#### [Exercise prompt]
An exact reproduction of the lines below, from the first through the one with "right elbow: (167, 138)", is the whole answer; pictures have no place in it.

#### [Recorded data]
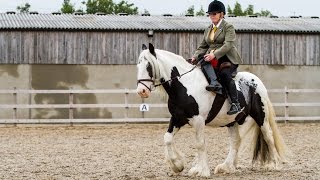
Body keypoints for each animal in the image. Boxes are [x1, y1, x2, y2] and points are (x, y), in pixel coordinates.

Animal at [136, 43, 286, 177]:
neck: (186, 85)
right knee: (236, 141)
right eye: (138, 65)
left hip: (261, 116)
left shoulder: (198, 120)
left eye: (148, 66)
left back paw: (274, 165)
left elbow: (200, 144)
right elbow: (167, 138)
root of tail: (256, 80)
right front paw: (177, 165)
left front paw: (203, 171)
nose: (141, 91)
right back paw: (227, 166)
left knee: (268, 136)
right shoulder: (178, 118)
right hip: (232, 122)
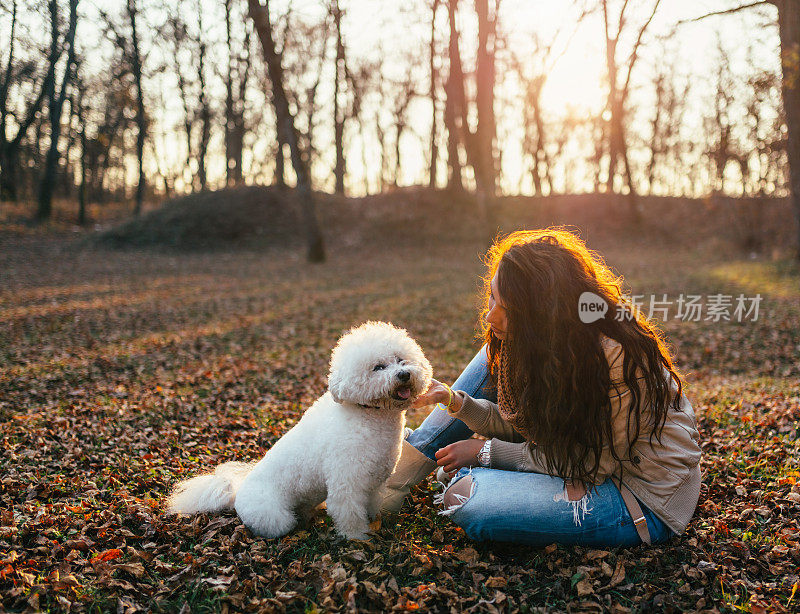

#### [Finished task]
Body keypoints for each animal in the image. Boxes are [x1, y1, x2, y2] and points are (x, y), in pixel coordinates.

Animal at [136, 43, 286, 177]:
neck: (186, 85)
right knee: (236, 141)
right eye: (138, 65)
left hip: (261, 116)
left shoulder: (198, 120)
left eye: (148, 66)
left back paw: (274, 165)
left elbow: (200, 144)
right elbow: (167, 138)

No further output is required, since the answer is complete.